(Saved items)
◇ ◇ ◇
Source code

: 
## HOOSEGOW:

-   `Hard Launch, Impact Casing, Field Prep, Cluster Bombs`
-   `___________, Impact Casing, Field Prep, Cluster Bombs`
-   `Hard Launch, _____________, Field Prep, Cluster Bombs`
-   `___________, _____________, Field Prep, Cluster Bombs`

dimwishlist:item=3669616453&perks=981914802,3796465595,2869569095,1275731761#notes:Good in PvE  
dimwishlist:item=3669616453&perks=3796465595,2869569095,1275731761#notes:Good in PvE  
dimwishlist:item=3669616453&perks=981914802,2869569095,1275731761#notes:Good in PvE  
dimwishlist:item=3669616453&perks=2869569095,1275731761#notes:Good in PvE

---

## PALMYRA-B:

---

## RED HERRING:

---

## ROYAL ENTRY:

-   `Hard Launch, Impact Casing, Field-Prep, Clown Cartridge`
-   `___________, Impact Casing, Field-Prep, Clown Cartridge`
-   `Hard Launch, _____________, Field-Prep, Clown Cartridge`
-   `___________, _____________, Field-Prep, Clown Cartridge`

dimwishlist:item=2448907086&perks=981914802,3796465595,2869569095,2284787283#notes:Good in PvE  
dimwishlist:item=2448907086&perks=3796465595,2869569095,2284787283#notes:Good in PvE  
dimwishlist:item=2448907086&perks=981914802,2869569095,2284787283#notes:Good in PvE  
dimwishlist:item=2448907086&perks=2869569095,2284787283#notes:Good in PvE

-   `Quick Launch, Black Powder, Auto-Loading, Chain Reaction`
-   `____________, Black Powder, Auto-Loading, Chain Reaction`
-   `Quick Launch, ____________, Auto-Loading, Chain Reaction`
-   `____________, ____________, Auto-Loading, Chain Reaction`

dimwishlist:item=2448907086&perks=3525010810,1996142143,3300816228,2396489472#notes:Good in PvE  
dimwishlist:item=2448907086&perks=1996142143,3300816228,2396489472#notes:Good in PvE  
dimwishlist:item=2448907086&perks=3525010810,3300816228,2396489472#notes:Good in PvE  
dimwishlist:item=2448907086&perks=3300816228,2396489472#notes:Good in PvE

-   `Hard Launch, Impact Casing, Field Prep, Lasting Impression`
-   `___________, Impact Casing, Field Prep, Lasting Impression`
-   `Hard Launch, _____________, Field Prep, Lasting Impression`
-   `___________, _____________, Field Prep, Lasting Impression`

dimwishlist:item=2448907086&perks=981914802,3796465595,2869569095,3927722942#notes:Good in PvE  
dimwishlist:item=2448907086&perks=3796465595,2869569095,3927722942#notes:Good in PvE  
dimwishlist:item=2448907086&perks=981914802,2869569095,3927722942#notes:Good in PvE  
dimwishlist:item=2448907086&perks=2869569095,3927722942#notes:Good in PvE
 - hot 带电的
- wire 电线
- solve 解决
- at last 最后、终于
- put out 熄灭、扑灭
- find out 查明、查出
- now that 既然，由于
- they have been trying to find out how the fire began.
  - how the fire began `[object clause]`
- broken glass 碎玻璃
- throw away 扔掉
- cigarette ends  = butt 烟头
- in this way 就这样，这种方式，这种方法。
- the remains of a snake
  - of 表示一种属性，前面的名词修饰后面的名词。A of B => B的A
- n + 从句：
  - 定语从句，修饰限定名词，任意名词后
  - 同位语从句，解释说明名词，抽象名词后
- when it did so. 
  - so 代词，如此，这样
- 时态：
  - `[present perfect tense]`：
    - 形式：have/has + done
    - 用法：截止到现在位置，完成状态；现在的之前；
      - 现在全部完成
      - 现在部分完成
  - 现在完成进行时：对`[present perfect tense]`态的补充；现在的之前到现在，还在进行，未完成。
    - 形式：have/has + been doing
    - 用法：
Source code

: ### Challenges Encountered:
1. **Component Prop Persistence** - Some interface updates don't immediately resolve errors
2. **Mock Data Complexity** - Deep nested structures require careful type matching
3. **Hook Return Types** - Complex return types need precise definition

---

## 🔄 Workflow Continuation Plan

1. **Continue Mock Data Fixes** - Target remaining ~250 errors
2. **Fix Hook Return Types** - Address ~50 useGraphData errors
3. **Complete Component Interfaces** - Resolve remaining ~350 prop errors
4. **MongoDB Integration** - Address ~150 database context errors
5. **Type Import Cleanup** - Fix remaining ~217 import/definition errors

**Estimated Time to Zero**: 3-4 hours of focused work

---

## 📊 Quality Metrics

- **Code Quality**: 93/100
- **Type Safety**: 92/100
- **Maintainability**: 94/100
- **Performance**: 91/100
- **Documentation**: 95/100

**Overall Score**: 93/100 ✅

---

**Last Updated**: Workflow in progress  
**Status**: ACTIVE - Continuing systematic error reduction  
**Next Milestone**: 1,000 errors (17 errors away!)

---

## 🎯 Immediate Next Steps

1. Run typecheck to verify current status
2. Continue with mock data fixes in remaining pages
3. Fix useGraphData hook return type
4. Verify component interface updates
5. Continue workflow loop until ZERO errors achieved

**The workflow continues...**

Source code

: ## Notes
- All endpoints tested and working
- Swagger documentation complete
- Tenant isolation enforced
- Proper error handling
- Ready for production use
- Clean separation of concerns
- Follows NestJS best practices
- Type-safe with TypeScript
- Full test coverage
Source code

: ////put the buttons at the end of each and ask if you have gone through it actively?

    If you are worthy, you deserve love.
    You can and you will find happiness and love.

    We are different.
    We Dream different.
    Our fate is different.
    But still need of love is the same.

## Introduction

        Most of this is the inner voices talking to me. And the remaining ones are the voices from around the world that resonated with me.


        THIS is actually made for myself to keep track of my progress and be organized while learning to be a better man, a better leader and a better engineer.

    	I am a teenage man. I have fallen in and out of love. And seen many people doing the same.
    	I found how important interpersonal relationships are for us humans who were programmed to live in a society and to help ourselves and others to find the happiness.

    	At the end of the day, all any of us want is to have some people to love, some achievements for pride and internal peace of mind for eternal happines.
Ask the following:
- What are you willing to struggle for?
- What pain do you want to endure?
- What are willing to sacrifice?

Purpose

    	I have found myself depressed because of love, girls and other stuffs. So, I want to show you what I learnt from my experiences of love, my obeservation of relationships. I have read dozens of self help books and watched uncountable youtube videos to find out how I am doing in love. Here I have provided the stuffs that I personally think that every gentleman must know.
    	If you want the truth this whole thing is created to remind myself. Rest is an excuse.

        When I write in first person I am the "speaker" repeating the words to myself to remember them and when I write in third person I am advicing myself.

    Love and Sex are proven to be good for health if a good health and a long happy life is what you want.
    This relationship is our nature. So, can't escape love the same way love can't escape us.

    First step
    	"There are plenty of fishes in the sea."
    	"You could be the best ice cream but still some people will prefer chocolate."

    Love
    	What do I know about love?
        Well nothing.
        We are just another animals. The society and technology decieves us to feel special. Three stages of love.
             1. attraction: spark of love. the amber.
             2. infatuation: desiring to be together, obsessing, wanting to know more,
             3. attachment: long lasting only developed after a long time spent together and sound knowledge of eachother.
◇ ◇ ◇
## What to do
Copy out every one of the rows above, word for word.

## Your response
Source code

: 
## HOOSEGOW:

-   `Hard Launch, Impact Casing, Field Prep, Cluster Bombs`
-   `___________, Impact Casing, Field Prep, Cluster Bombs`
-   `Hard Launch, _____________, Field Prep, Cluster Bombs`
-   `___________, _____________, Field Prep, Cluster Bombs`

dimwishlist:item=3669616453&perks=981914802,3796465595,2869569095,1275731761#notes:Good in PvE  
dimwishlist:item=3669616453&perks=3796465595,2869569095,1275731761#notes:Good in PvE  
dimwishlist:item=3669616453&perks=981914802,2869569095,1275731761#notes:Good in PvE  
dimwishlist:item=3669616453&perks=2869569095,1275731761#notes:Good in PvE

---

## PALMYRA-B:

---

## RED HERRING:

---

## ROYAL ENTRY:

-   `Hard Launch, Impact Casing, Field-Prep, Clown Cartridge`
-   `___________, Impact Casing, Field-Prep, Clown Cartridge`
-   `Hard Launch, _____________, Field-Prep, Clown Cartridge`
-   `___________, _____________, Field-Prep, Clown Cartridge`

dimwishlist:item=2448907086&perks=981914802,3796465595,2869569095,2284787283#notes:Good in PvE  
dimwishlist:item=2448907086&perks=3796465595,2869569095,2284787283#notes:Good in PvE  
dimwishlist:item=2448907086&perks=981914802,2869569095,2284787283#notes:Good in PvE  
dimwishlist:item=2448907086&perks=2869569095,2284787283#notes:Good in PvE

-   `Quick Launch, Black Powder, Auto-Loading, Chain Reaction`
-   `____________, Black Powder, Auto-Loading, Chain Reaction`
-   `Quick Launch, ____________, Auto-Loading, Chain Reaction`
-   `____________, ____________, Auto-Loading, Chain Reaction`

dimwishlist:item=2448907086&perks=3525010810,1996142143,3300816228,2396489472#notes:Good in PvE  
dimwishlist:item=2448907086&perks=1996142143,3300816228,2396489472#notes:Good in PvE  
dimwishlist:item=2448907086&perks=3525010810,3300816228,2396489472#notes:Good in PvE  
dimwishlist:item=2448907086&perks=3300816228,2396489472#notes:Good in PvE

-   `Hard Launch, Impact Casing, Field Prep, Lasting Impression`
-   `___________, Impact Casing, Field Prep, Lasting Impression`
-   `Hard Launch, _____________, Field Prep, Lasting Impression`
-   `___________, _____________, Field Prep, Lasting Impression`

dimwishlist:item=2448907086&perks=981914802,3796465595,2869569095,3927722942#notes:Good in PvE  
dimwishlist:item=2448907086&perks=3796465595,2869569095,3927722942#notes:Good in PvE  
dimwishlist:item=2448907086&perks=981914802,2869569095,3927722942#notes:Good in PvE  
dimwishlist:item=2448907086&perks=2869569095,3927722942#notes:Good in PvE
 - hot 带电的
- wire 电线
- solve 解决
- at last 最后、终于
- put out 熄灭、扑灭
- find out 查明、查出
- now that 既然，由于
- they have been trying to find out how the fire began.
  - how the fire began `[object clause]`
- broken glass 碎玻璃
- throw away 扔掉
- cigarette ends  = butt 烟头
- in this way 就这样，这种方式，这种方法。
- the remains of a snake
  - of 表示一种属性，前面的名词修饰后面的名词。A of B => B的A
- n + 从句：
  - 定语从句，修饰限定名词，任意名词后
  - 同位语从句，解释说明名词，抽象名词后
- when it did so. 
  - so 代词，如此，这样
- 时态：
  - `[present perfect tense]`：
    - 形式：have/has + done
    - 用法：截止到现在位置，完成状态；现在的之前；
      - 现在全部完成
      - 现在部分完成
  - 现在完成进行时：对`[present perfect tense]`态的补充；现在的之前到现在，还在进行，未完成。
    - 形式：have/has + been doing
    - 用法：
Source code

: ### Challenges Encountered:
1. **Component Prop Persistence** - Some interface updates don't immediately resolve errors
2. **Mock Data Complexity** - Deep nested structures require careful type matching
3. **Hook Return Types** - Complex return types need precise definition

---

## 🔄 Workflow Continuation Plan

1. **Continue Mock Data Fixes** - Target remaining ~250 errors
2. **Fix Hook Return Types** - Address ~50 useGraphData errors
3. **Complete Component Interfaces** - Resolve remaining ~350 prop errors
4. **MongoDB Integration** - Address ~150 database context errors
5. **Type Import Cleanup** - Fix remaining ~217 import/definition errors

**Estimated Time to Zero**: 3-4 hours of focused work

---

## 📊 Quality Metrics

- **Code Quality**: 93/100
- **Type Safety**: 92/100
- **Maintainability**: 94/100
- **Performance**: 91/100
- **Documentation**: 95/100

**Overall Score**: 93/100 ✅

---

**Last Updated**: Workflow in progress  
**Status**: ACTIVE - Continuing systematic error reduction  
**Next Milestone**: 1,000 errors (17 errors away!)

---

## 🎯 Immediate Next Steps

1. Run typecheck to verify current status
2. Continue with mock data fixes in remaining pages
3. Fix useGraphData hook return type
4. Verify component interface updates
5. Continue workflow loop until ZERO errors achieved

**The workflow continues...**

Source code

: ## Notes
- All endpoints tested and working
- Swagger documentation complete
- Tenant isolation enforced
- Proper error handling
- Ready for production use
- Clean separation of concerns
- Follows NestJS best practices
- Type-safe with TypeScript
- Full test coverage
Source code

: ////put the buttons at the end of each and ask if you have gone through it actively?

    If you are worthy, you deserve love.
    You can and you will find happiness and love.

    We are different.
    We Dream different.
    Our fate is different.
    But still need of love is the same.

## Introduction

        Most of this is the inner voices talking to me. And the remaining ones are the voices from around the world that resonated with me.


        THIS is actually made for myself to keep track of my progress and be organized while learning to be a better man, a better leader and a better engineer.

    	I am a teenage man. I have fallen in and out of love. And seen many people doing the same.
    	I found how important interpersonal relationships are for us humans who were programmed to live in a society and to help ourselves and others to find the happiness.

    	At the end of the day, all any of us want is to have some people to love, some achievements for pride and internal peace of mind for eternal happines.
Ask the following:
- What are you willing to struggle for?
- What pain do you want to endure?
- What are willing to sacrifice?

Purpose

    	I have found myself depressed because of love, girls and other stuffs. So, I want to show you what I learnt from my experiences of love, my obeservation of relationships. I have read dozens of self help books and watched uncountable youtube videos to find out how I am doing in love. Here I have provided the stuffs that I personally think that every gentleman must know.
    	If you want the truth this whole thing is created to remind myself. Rest is an excuse.

        When I write in first person I am the "speaker" repeating the words to myself to remember them and when I write in third person I am advicing myself.

    Love and Sex are proven to be good for health if a good health and a long happy life is what you want.
    This relationship is our nature. So, can't escape love the same way love can't escape us.

    First step
    	"There are plenty of fishes in the sea."
    	"You could be the best ice cream but still some people will prefer chocolate."

    Love
    	What do I know about love?
        Well nothing.
        We are just another animals. The society and technology decieves us to feel special. Three stages of love.
             1. attraction: spark of love. the amber.
             2. infatuation: desiring to be together, obsessing, wanting to know more,
             3. attachment: long lasting only developed after a long time spent together and sound knowledge of eachother.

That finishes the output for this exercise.